## [What needs to be done]
Among the lines below, copy each one in which "hand" appears.

## [Excerpted records]
^^^^

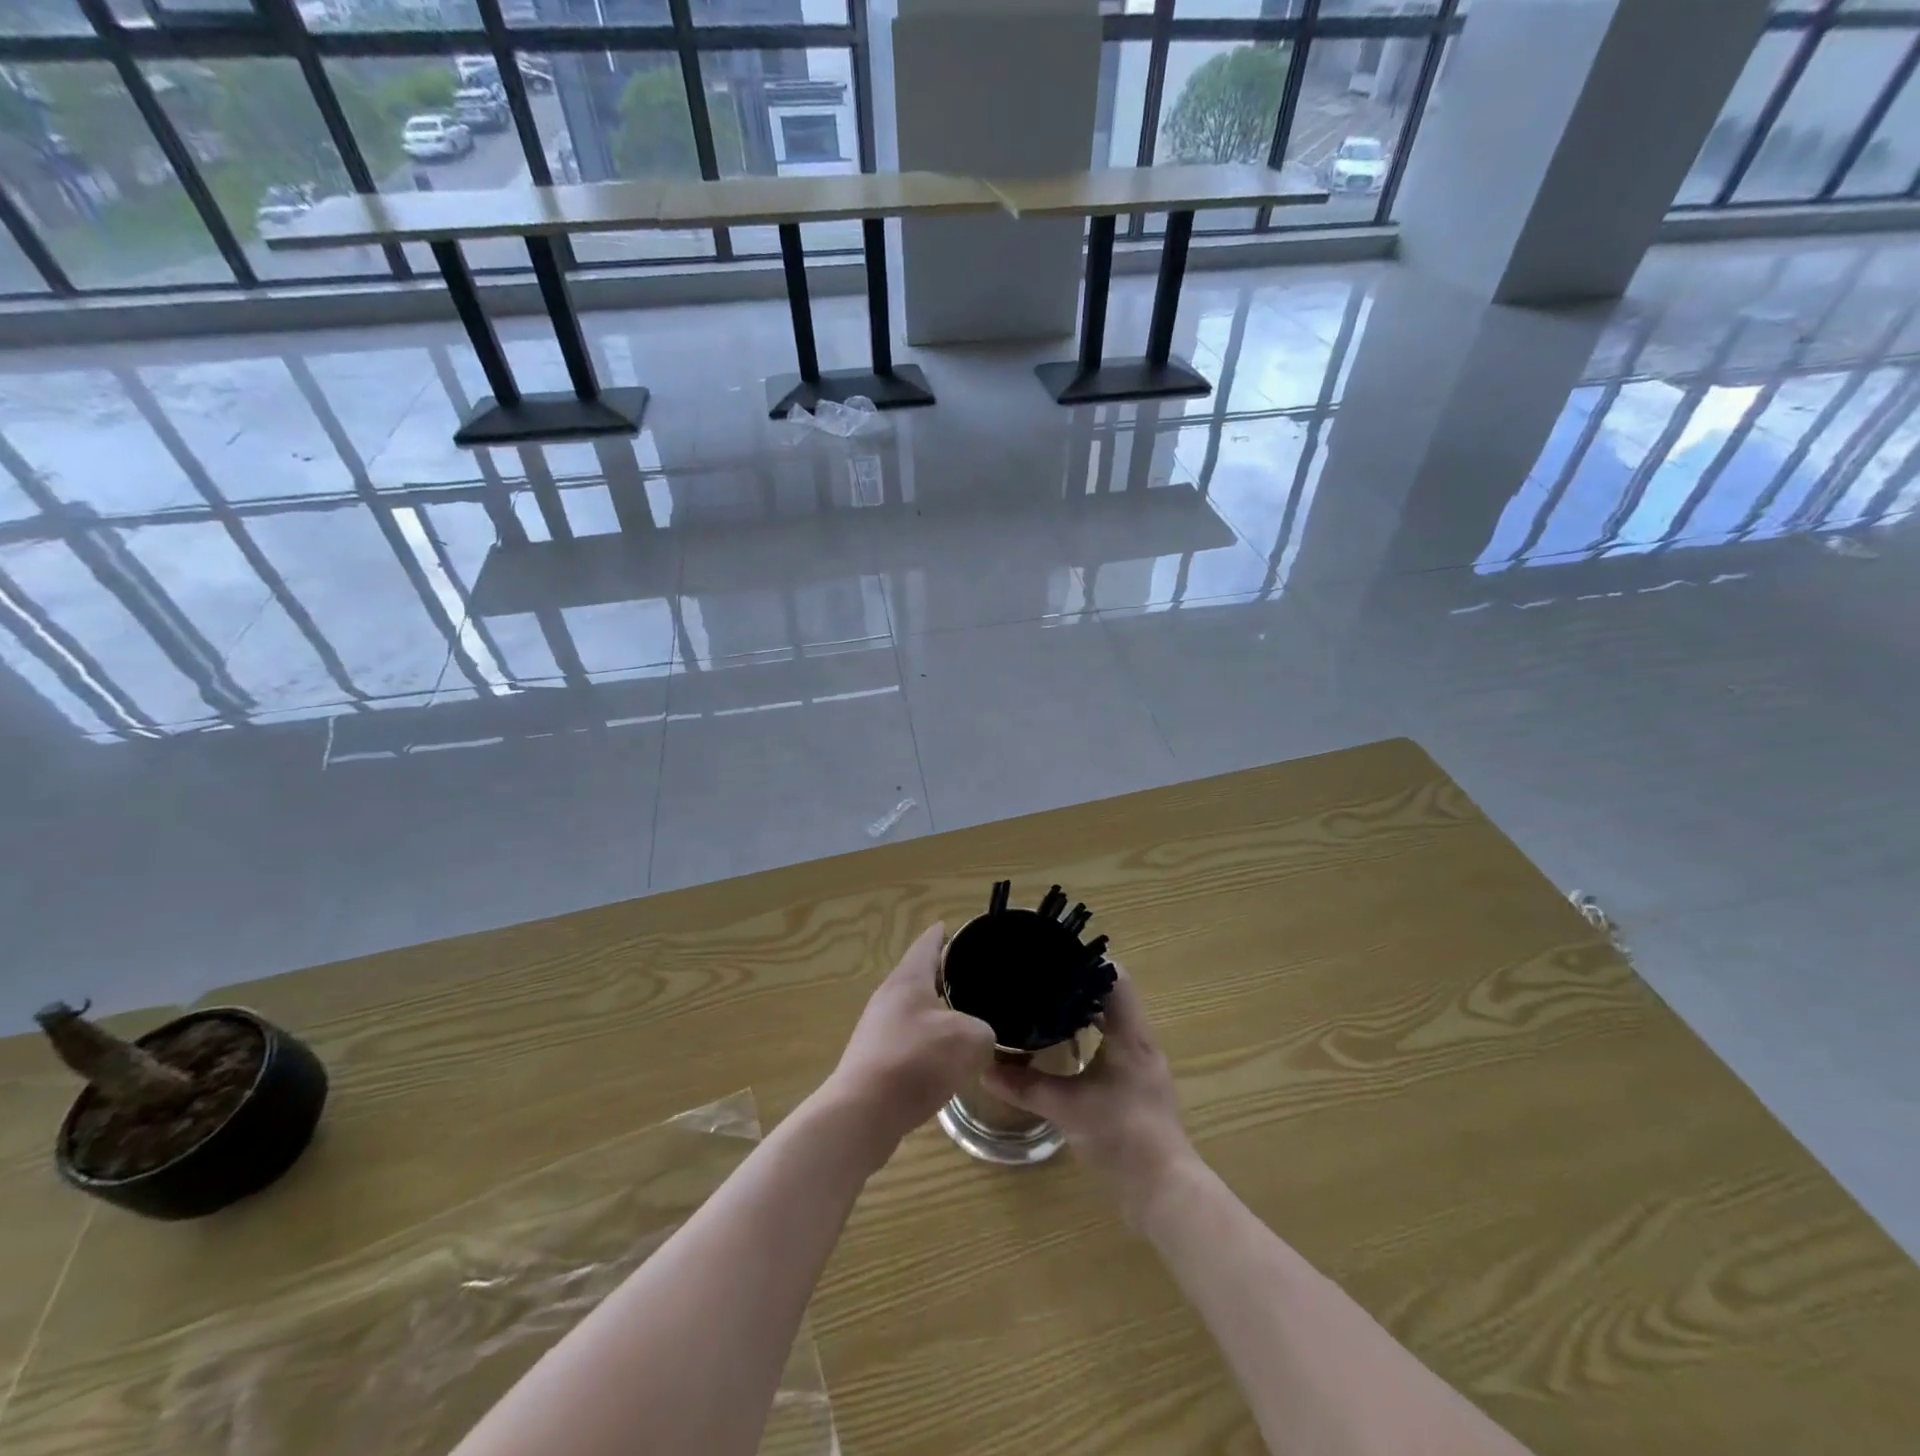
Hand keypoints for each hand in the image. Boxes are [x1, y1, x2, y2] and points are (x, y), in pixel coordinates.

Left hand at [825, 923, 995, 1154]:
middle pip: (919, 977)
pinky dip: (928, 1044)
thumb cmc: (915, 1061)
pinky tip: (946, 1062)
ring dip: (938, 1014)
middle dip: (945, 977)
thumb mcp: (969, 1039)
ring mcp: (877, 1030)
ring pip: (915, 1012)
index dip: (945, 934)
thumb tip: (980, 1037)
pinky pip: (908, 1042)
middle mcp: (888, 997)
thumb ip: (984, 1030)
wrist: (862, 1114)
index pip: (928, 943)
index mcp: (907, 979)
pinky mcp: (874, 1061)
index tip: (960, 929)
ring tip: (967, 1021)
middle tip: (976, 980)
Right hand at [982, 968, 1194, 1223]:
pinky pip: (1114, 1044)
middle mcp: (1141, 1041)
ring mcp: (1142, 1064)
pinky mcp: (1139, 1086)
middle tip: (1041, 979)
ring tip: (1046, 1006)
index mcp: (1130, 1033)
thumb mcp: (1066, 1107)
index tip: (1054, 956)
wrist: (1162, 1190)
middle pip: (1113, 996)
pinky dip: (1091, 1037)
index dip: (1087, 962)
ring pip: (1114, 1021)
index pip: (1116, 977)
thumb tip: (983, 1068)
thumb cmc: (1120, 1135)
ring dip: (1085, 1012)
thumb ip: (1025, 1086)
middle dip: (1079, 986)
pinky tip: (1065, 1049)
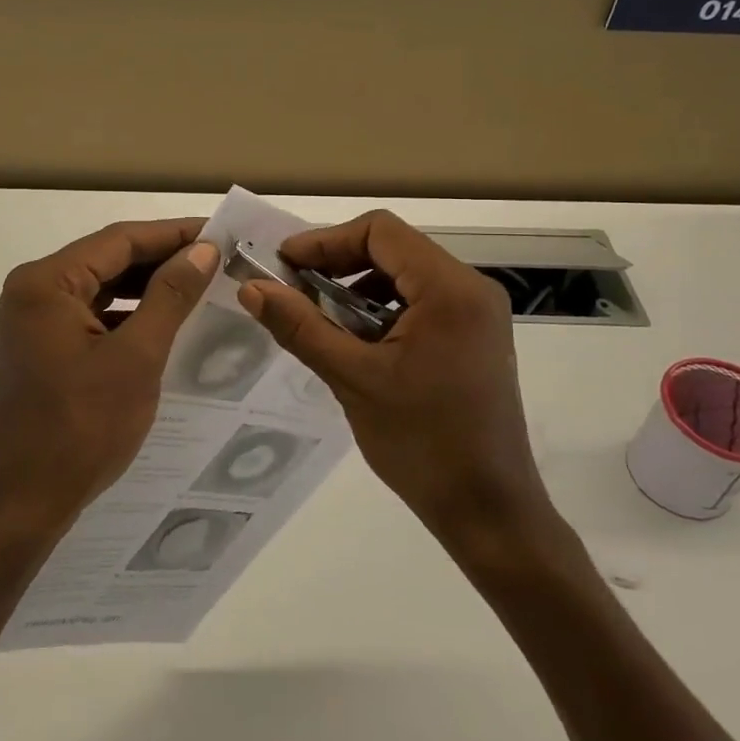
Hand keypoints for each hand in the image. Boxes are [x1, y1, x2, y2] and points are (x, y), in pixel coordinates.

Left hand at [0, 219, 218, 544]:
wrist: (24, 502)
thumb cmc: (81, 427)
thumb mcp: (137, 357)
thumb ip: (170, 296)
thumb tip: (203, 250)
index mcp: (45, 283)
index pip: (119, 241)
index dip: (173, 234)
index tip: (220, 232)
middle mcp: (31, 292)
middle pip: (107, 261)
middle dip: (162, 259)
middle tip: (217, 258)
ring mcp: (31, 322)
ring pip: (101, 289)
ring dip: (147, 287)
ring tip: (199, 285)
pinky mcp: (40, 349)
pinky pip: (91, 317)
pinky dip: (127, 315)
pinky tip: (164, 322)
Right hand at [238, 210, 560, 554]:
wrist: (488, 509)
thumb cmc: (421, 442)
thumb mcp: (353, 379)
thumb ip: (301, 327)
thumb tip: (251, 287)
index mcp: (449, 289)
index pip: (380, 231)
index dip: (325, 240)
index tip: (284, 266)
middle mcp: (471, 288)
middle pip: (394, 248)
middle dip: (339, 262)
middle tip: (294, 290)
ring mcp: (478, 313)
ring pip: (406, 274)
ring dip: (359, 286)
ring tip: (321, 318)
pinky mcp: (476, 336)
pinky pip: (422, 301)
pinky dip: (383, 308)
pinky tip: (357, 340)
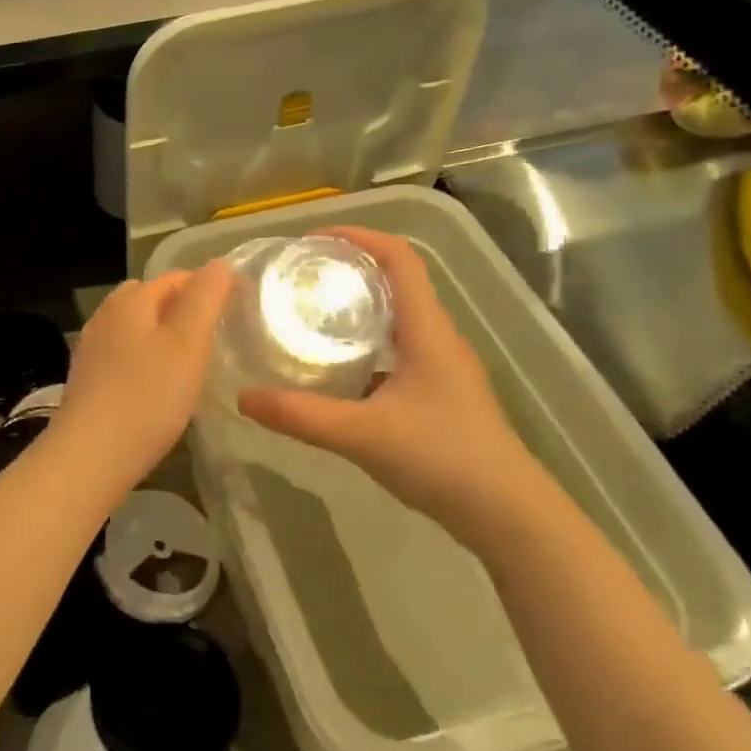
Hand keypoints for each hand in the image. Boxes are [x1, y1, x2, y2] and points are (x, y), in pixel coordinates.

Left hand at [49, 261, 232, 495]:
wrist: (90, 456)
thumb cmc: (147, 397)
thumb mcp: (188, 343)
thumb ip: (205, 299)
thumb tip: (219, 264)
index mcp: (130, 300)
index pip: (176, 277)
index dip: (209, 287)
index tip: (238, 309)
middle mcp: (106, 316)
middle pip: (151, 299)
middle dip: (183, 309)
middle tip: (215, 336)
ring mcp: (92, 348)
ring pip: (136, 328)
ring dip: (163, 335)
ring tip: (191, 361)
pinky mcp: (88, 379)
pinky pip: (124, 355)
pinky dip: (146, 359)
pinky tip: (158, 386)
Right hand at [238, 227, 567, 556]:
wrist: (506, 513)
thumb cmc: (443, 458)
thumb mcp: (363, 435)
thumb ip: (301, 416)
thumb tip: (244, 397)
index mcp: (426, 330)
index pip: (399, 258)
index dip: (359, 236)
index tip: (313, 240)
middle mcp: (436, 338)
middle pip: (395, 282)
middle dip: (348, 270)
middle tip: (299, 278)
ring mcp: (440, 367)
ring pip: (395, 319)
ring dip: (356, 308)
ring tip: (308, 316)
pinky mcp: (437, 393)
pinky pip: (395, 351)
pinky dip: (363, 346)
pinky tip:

^^^^

## [Answer to the exercise]
Hand keypoints for each hand in the image. Boxes are [x1, y1, x2, y2] and points are (x, y), in pixel coordinates.
Left hand at [825, 923, 995, 1154]:
Right hand at [982, 968, 1194, 1223]:
Hand keypoints for each hand in the image. Boxes are [x1, y1, x2, y2] and points are (x, y), in pixel coordinates.
Left hand at [0, 219, 218, 544]:
Right hand at [238, 210, 560, 554]:
Hand keypoints for each hand in the image. Boxes are [x1, y1, x2, y2] and points are (x, y), in pixel coordinates.
Left hand at [49, 261, 232, 495]:
Right hand at [238, 227, 567, 556]:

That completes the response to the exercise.